Does a Spider Have Emotions and Can You Befriend One?

Yes and no. Spiders can feel things akin to emotions, but don’t have brains developed enough to have full blown emotional capacity. As far as befriending one goes, you can try, but I’m afraid that friendship will be very one-sided. Maybe try approaching it slowly, talk to it, and try to find out what it is interested in. See if you two have something in common, maybe try to share a fly together. (I can already hear you gagging at the thought of eating fly guts) Hey, look, you’re the one trying to make friends with a spider, OK? Some sacrifices will have to be made for the sake of friendship here.

Spiders with BIG Brain… for a Spider

A spider’s brain is small. Very small. Even when you consider a relatively larger spider like a tarantula. You’d figure that a larger spider has a larger brain, and that may be true in some cases, but they don’t necessarily act any more sophisticated or complex than the smaller spiders. In any case, any spider you study has a smaller brain. It doesn’t have spare neurons just lying around wondering whether or not you two are friends. Even with their small brain, however, they can hunt, lay traps, stalk prey, and have a PhD in web design. Unlike your cocky neighbor that thinks he’s an internet whiz because he was able to set his Wi-Fi network name to “God-Level Hacker.”

Spiders Don’t Read Poetry and Get in Touch with Their Sensitive Side

Spiders don’t have emotions in the same way we may consider emotions. They can sense degrees of danger, which is similar to fear; irritation if they are damaged, similar to pain; stress, which is similar to stress; and even possibly a small amount of pleasure during mating (but the purpose of the nerve endings used during mating is still unconfirmed).

They do this by use of their senses. There are two basic functions of these senses: obtaining physical information and chemical information. Some spiders have two eyes for higher-definition vision and six more for motion detection, while others are near-sighted grannies trying to knit a blanket that comes out as a spider web. Anyway, eyes, they have eyes, and those eyes detect light (physical information). They can also feel other physical things like pressure or temperature (touch) and use little hairs to sense sound waves (not quite hearing, but hey, close enough). They sense chemicals by use of their little hairs as well, which would be the closest they come to taste and smell.

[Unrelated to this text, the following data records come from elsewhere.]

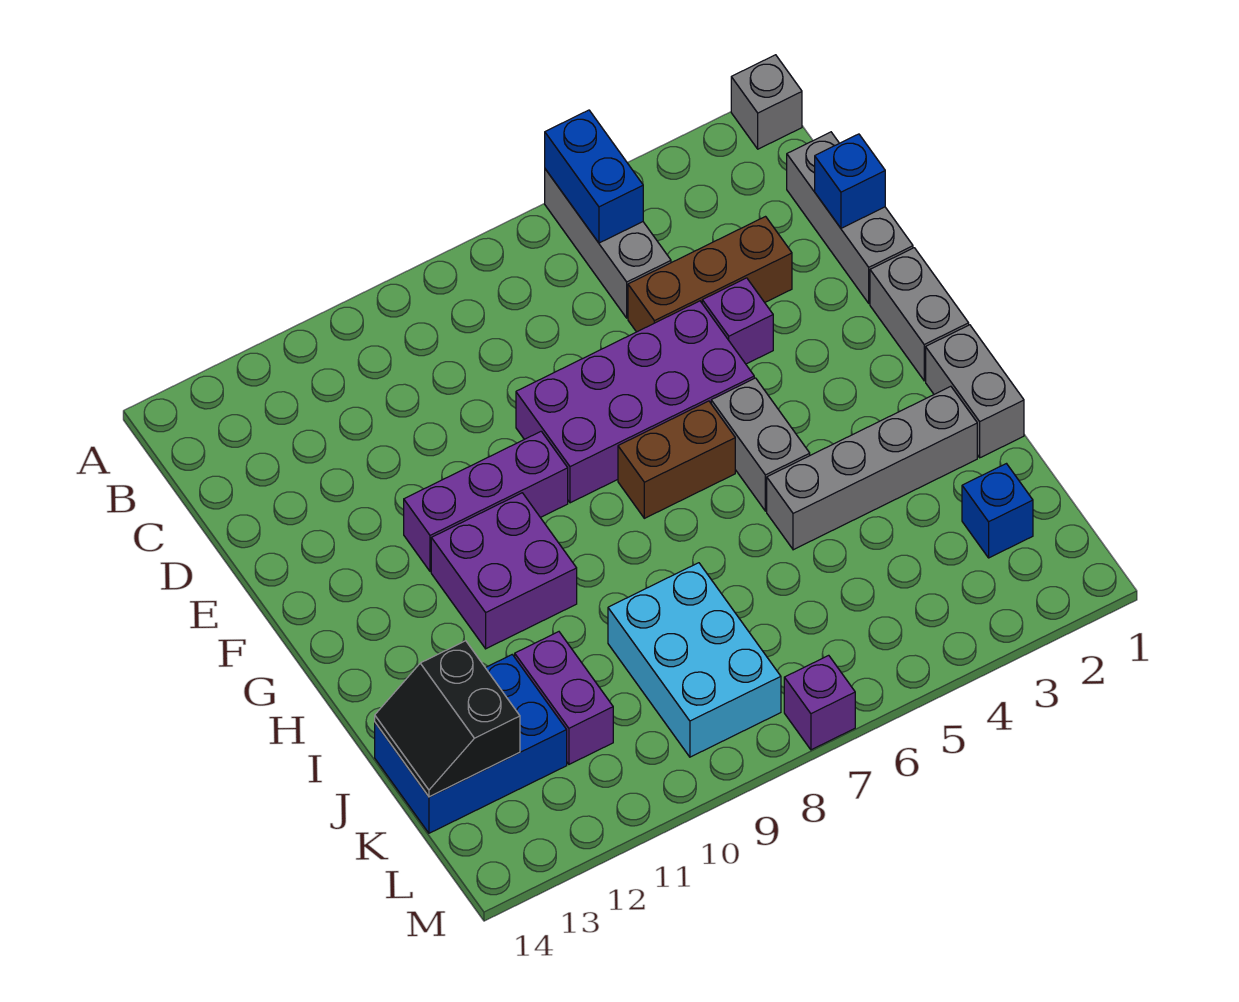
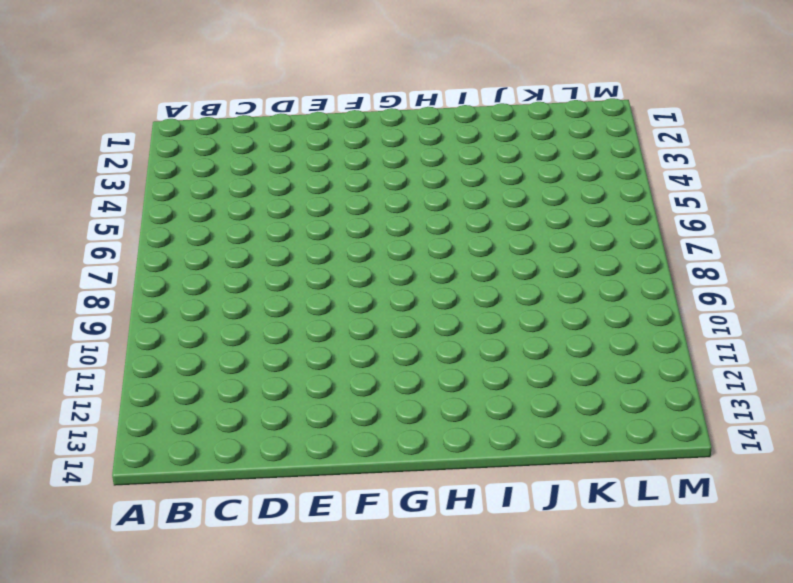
none -> grey brick A1 level 1
none -> grey brick A5:C5 level 1
none -> grey brick C1:E1 level 1

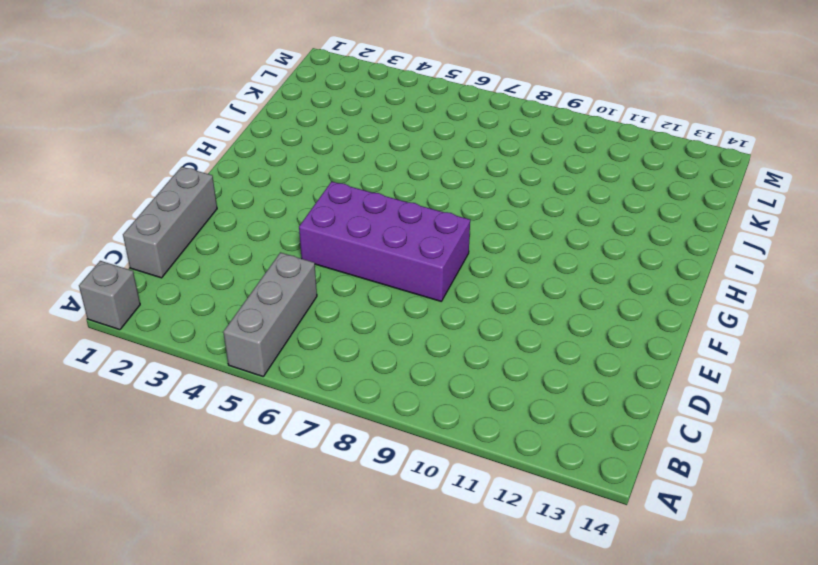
none -> brown brick D3:D5 level 1
none -> purple brick E4 level 1
none -> grey brick F1:G1 level 1

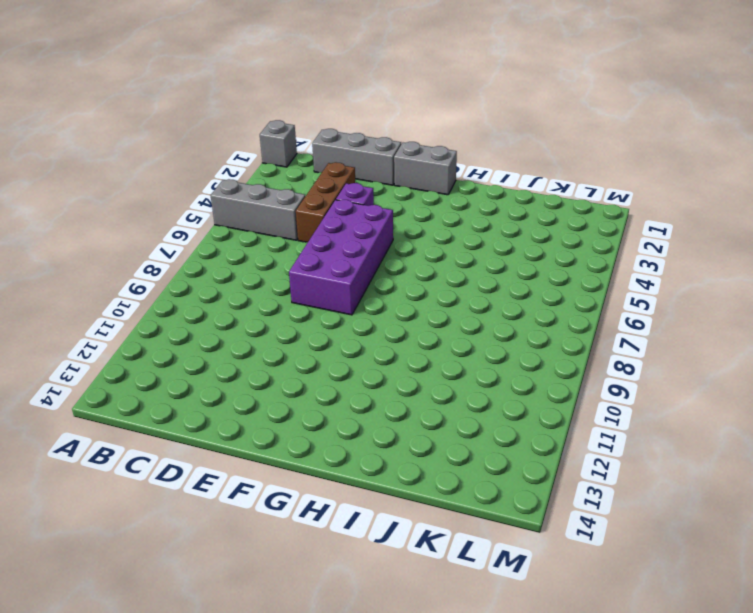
none -> purple brick F9:F11 level 1
none -> grey brick G5:H5 level 1
none -> brown brick G6:G7 level 1

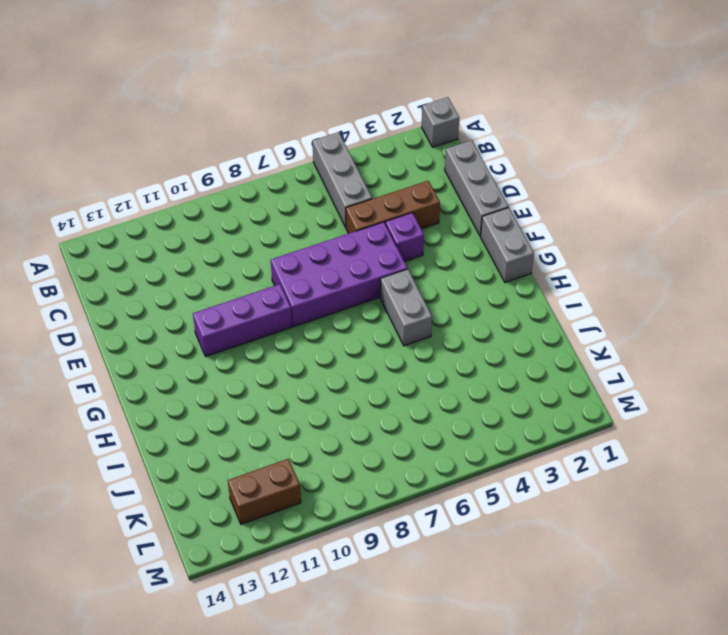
brown brick L11:L12 level 1 -> brown brick G6:G7 level 1
none -> purple brick G10:H11 level 1
none -> grey brick H1:I1 level 1
none -> grey brick I2:I5 level 1

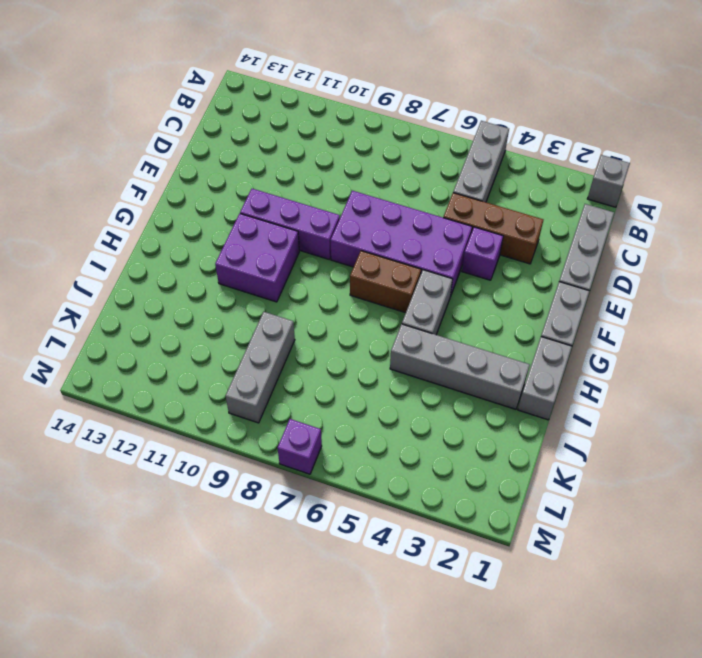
grey brick J9:L9 level 1 -> cyan brick J8:L9 level 1
none -> purple brick J11:K11 level 1
none -> blue brick J12:K14 level 1
none -> blue brick K2 level 1

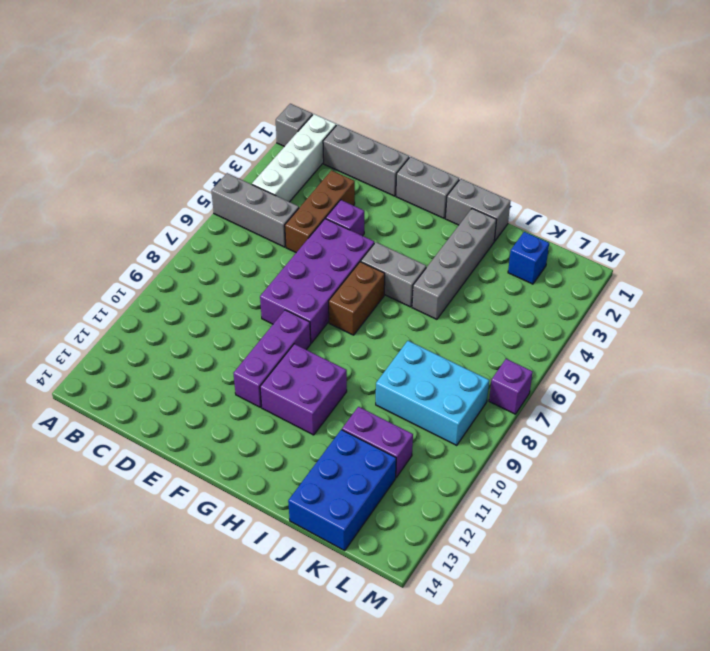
white brick B1:B4 level 1 -> none
none -> blue brick A5:B5 level 2
none -> blue brick D1 level 2
none -> black slope J13:K14 level 2 top 13

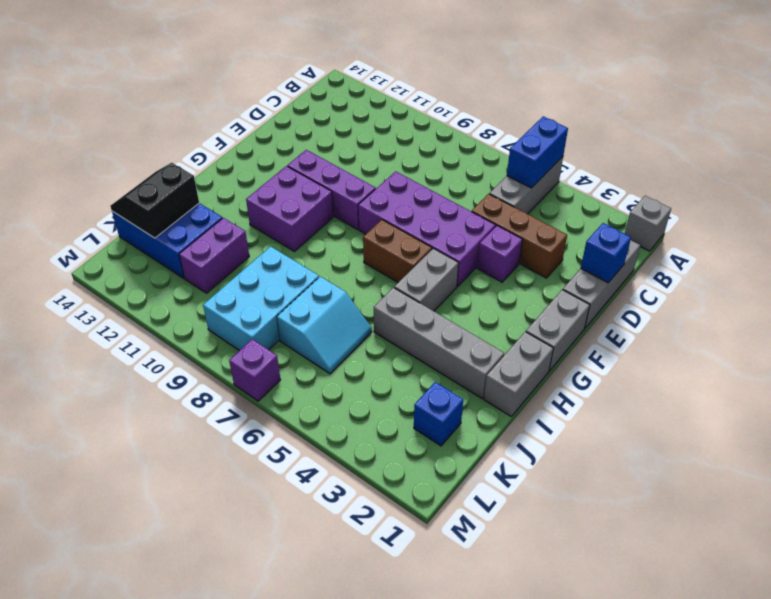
cyan slope J6:K7 level 1 top 7 -> none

A spider doesn’t really have a need for complex emotions. It may, over time, become accustomed to you as the caretaker and then instantly forget you. Or it could be fine with your hand meandering into its cage and dropping off crickets or other food, or cleaning the place up, and may even come to sense that your hand is safer to climb onto because you’ve never hurt it, but do know that it will always see you as a potential predator simply because of your size. Yeah, that spider doesn’t care about body shaming, and it will always see you as “the big one.”